The log files contain the details on the tool’s execution. Any processes, validation, or tasks run by the tool will be printed in the log files. There are three log files likely to print when running the Qualification Tool:
  • Generic Infrastructure Controller Log This is a log file related to the execution of the tool such as validation of the license and session information.
  • Generic Scanner Log This just logs a session id and execution id.
  • Python [or Scala] Converter Log This log writes information about the running of the tool such as processes and tasks executed by the qualification tool.

Reports

This is the key result of running SnowConvert in assessment mode. The report files will be generated into this folder, which is accessible directly from the final screen by clicking on the “View Reports” button in the middle of the screen:
The following reports will be generated in the reports folder:
  • FilesInventory.csv The files inventory contains the following information about each file scanned:
    • Filename – the name of the file.
    • File Extension – the extension of the file.
    • Technology – the technology is the source language present in that file. For files under consideration by the qualification tool, Python and Scala would be examples of the technology value. If a source file is not a technology the tool recognizes, it will be classified as Other.
    • Status – if the file was successfully processed, the status value will be “OK”. Any other value indicates the file was not processed correctly.
    • isBinary – if the file is a binary file, this will read TRUE or FALSE. Binary files cannot be read by the tool. If the technology is classified as Other, the column will read as Unknown.
    • Bytes – the size of the file in bytes.

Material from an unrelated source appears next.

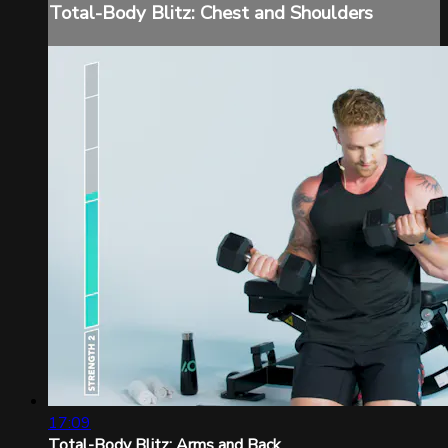
Total-Body Blitz: Chest and Shoulders
17:09
Total-Body Blitz: Arms and Back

    • ContentType – For code files, this will read Code. If the technology is classified as Other, this category will also report Other.

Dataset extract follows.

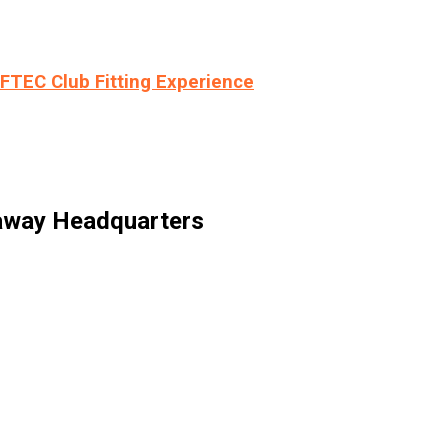
LFTEC Club Fitting Experience
laway Headquarters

    • ContentLines – The total lines of code present in the file.
    • CommentLines – The total lines of comment code present in the file.
    • BlankLines – The count of blank lines present in the file.

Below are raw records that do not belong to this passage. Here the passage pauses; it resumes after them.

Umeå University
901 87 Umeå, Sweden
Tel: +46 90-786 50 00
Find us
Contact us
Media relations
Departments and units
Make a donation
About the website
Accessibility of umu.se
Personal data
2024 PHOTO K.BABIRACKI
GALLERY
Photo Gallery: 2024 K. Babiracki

  • KeywordCounts.csv The keyword counts are counts of recognized keywords present in each file. The fields present in this csv:
    • File – the filename.
    • Technology – the technology is the source language present in that file. For files under consideration by the qualification tool, Python and Scala would be examples of the technology value. If a source file is not a technology the tool recognizes, it will be classified as Other.
    • Keyword – the actual keyword present in the file that is recognized by the tool. The tool does not tokenize every word in the file.
    • Count – The count of that specific keyword in that file.
  • SparkReferenceInventory.csv This is the report containing all the references to the Spark API present in the scanned codebase. The fields present in this csv:
    • Element – This is the specific element of the spark API that was counted.
    • ProjectID – The root folder name. However, in some versions of the tool, this will be blank.
    • FileID – The file where this reference occurred
    • Count – The count of the element in the source file
    • ClassName – The class where this element exists. This is more relevant to Scala code than Python
    • Kind – The category that this element belongs to. This could be classified as a module, a class, or a function
    • Line – The line number where this element occurs in the source file
    • PackageName – The name of the package where this element exists

Next Steps

The information in the Spark Reference Inventory can be used to build an automation or readiness score. This score will allow you to understand how much of your workload can be automatically migrated to Snowflake using the Snowpark API. This readiness score is available upon request. Please reach out to [email protected] or contact Pablo Navarro at [email protected] for more information. You may need to submit your output Spark Reference Inventory report to build the readiness score, but we will contact you to follow up.
And that will wrap up how we use the SnowConvert for Spark as a Qualification Tool.